Quel rôle ont joué les mouvements liés aux forums sociaux dans les révolutions en Tunisie et en Égypte ?

En situation de crise, Les régimes autoritaires montrent leurs limites : on ne peut pas aller beaucoup plus loin dans l’austérité et l’idée de faire payer les pauvres. On se confronte très vite à la question des libertés, les enjeux géopolitiques et écologiques. Ce mouvement général s’inscrit dans un espace géographique large, celui de la région Maghreb/Machrek. Les grands mouvements d’émancipation sont des mouvements transfrontières. Dans des zones culturelles relativement homogènes, les idées traversent les frontières. Cette région est le siège d’un bouillonnement extraordinaire.

Les Tunisiens et les Égyptiens ont toujours été présents lors des forums. Une partie de la révolution actuelle a été nourrie par les forums sociaux ! En 2010, nous avons organisé une série d’actions mondiales en lien avec le forum de Belém, au Brésil (2009) et celui de Dakar (2011). À notre surprise, dix événements sur les 55 prévus se sont déroulés dans la région Maghreb/Machrek. Jusqu’à présent, il n’y en avait que deux ou trois. Les organisateurs du Forum social maghrébin font partie de ceux qui ont soutenu les luttes actuelles.

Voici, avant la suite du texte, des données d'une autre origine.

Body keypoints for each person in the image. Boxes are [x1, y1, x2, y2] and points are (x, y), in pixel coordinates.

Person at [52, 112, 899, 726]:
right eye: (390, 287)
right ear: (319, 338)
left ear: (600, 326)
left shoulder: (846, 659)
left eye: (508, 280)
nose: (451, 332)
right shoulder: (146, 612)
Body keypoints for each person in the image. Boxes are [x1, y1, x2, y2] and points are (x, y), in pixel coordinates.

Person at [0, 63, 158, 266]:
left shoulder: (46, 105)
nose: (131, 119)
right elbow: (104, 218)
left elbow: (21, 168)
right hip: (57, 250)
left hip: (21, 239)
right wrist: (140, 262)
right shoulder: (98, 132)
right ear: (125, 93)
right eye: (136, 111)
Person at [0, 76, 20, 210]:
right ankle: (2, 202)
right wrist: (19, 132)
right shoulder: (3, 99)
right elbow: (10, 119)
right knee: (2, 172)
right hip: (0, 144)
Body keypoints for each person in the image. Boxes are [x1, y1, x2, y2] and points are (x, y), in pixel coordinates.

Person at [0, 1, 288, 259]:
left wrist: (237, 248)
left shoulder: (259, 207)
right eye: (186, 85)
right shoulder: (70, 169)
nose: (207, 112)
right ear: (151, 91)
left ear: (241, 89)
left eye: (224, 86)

Quels seront les autres défis de Dakar ?

L’écologie et les migrations seront au cœur des débats. Une charte mondiale des migrants sera rédigée par des migrants de tous les continents. Ce texte mettra en avant leurs droits individuels et collectifs. Il abordera le rapport entre migrations et développement : le rôle des migrants dans la transformation de leurs pays d’origine, dans les sociétés qui les accueillent, et dans l’économie mondiale. Cette charte remettra en cause les plans imposés par l’Union européenne, sans oublier de parler des migrations environnementales. Elle constituera une adresse des migrants à l’ensemble des mouvements sociaux. Elle servira à mener la bataille des idées en armant les migrants et ceux qui soutiennent leurs luttes.

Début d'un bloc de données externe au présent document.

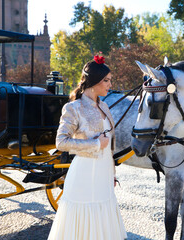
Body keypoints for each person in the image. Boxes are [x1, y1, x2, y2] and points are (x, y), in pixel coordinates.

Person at [48, 55, 127, 240]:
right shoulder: (73, 108)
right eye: (106, 80)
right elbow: (61, 142)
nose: (109, 84)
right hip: (83, 175)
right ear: (94, 81)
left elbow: (110, 145)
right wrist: (95, 144)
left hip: (104, 174)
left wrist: (112, 174)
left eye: (110, 80)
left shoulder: (105, 106)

Quel est l’avenir des Forum sociaux ?

La culture politique des mouvements se confirme. Horizontale et diverse, elle remet en cause l’établissement de priorités entre les luttes, elle redonne de l’importance aux activités autogérées. Mais les forums sont aussi confrontés à leur succès. Nous aurons des débats sur les nouvelles formes de lutte, et sur les perspectives des nouveaux fronts ouverts en Tunisie et en Égypte. Nous réfléchirons aussi à la convergence entre les grands mouvements écologistes et les autres mouvements. Leur force tient à leur caractère collectif.